Après l’échec de l’offensive du 16 avril 1917 au Chemin des Dames, les mutineries se propagent rapidement dans l’armée française. Des émeutes de la faim éclatent en Allemagne. Les révolutions russes aboutissent à l’abdication du tsar en 1917 et à la signature du traité de pais de Brest-Litovsk avec l’Allemagne. La Première Guerre est bien mondiale parce que les théâtres d’opérations non européens sont nombreux et le devient encore plus avec l’entrée en guerre, aux côtés des Alliées, des États-Unis, dont l’armée sera véritablement opérationnelle au début de l’année 1918. Au printemps 1918, l’Allemagne lance une offensive décisive dirigée par LUDENDORFF, contrée ensuite par les alliés à partir de l’été.
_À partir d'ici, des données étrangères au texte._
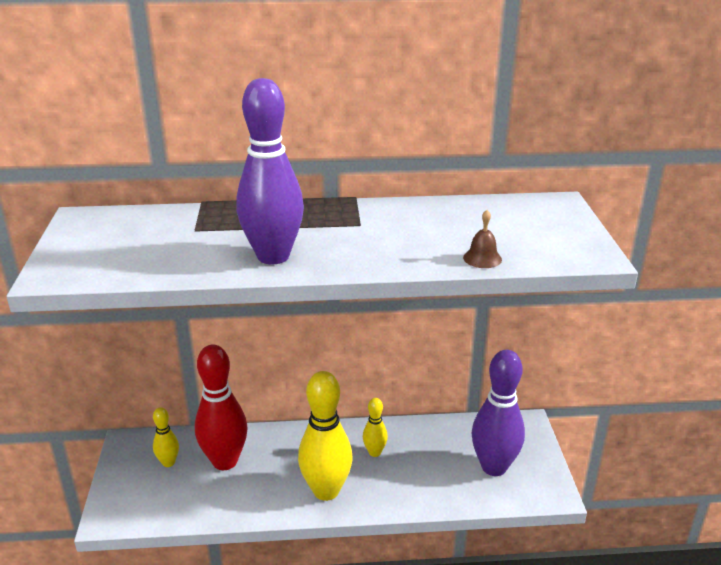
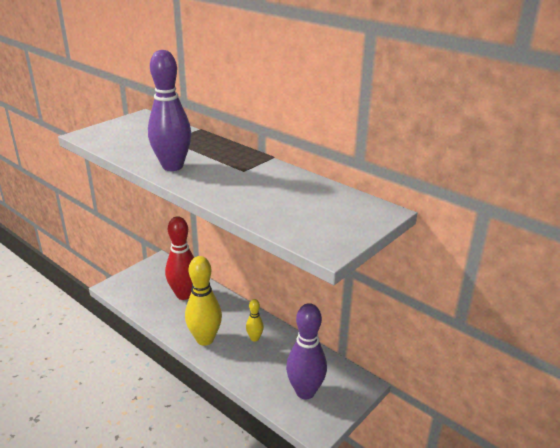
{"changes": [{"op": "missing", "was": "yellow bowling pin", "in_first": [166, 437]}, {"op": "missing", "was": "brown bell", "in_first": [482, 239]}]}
Un monde nouveau et instable

Le 11 novembre 1918, les combats cessent entre l’Allemagne et les pays alliés.  Dans le traité de Versailles, signé le 28 juin 1919, l’Allemagne perd 20% de son territoire et 10% de sa population. Son armée est très fortement réduite. Les puissances centrales s’effondrent. La question des nationalités et de minorités se pose alors dans de nombreux « nouveaux » pays : Yougoslavie, Tchécoslovaquie, Pologne ou même dans l’Empire Ottoman. Au final, les pertes humaines sont considérables (1,8 millions de morts en Allemagne, 1,4 millions en France), tous les pays du continent européen sortent endettés de la Guerre et les États-Unis affirment leur leadership mondial. Point positif très relatif, l’esprit de Genève et de la Société Des Nations souffle sur le monde entier mais seulement jusqu’à  la crise de 1929.

La Grande Guerre est la « mère de toutes les guerres » car il s’agit de la première totale mobilisant à la fois les populations, l’économie et la politique, dans un contexte d’encadrement renforcé des États. Pire, elle n’a finalement résolu aucun des problèmes la précédant. « La paix de 1919 n’a fait qu’accentuer les périls » en Europe centrale ou au Proche-Orient.

L’ouvrage se conclue par une chronologie, un ensemble de biographies, une bibliographie aux références en partie datées (aucun ouvrage ou article après 2005), une liste de lieux de mémoire et un index général. De facture classique, il permet de suivre efficacement le déroulé chronologique de la Première Guerre mondiale. Les cartes, aux échelles variées, sont lisibles et efficaces. L’effort du lecteur consiste à ne pas « succomber à la malédiction de la carte » du général JOFFRE. Derrière elles se cachent souvent souffrances et dévastations. Sur la forme, on aurait attendu quelques cartes d’époque et sur le fond, un traitement un peu plus thématique de la période, plus proche des renouvellements historiographiques récents. Mais cet Atlas reste à conseiller aux enseignants d’Histoire mais aussi à leurs élèves, notamment au Lycée.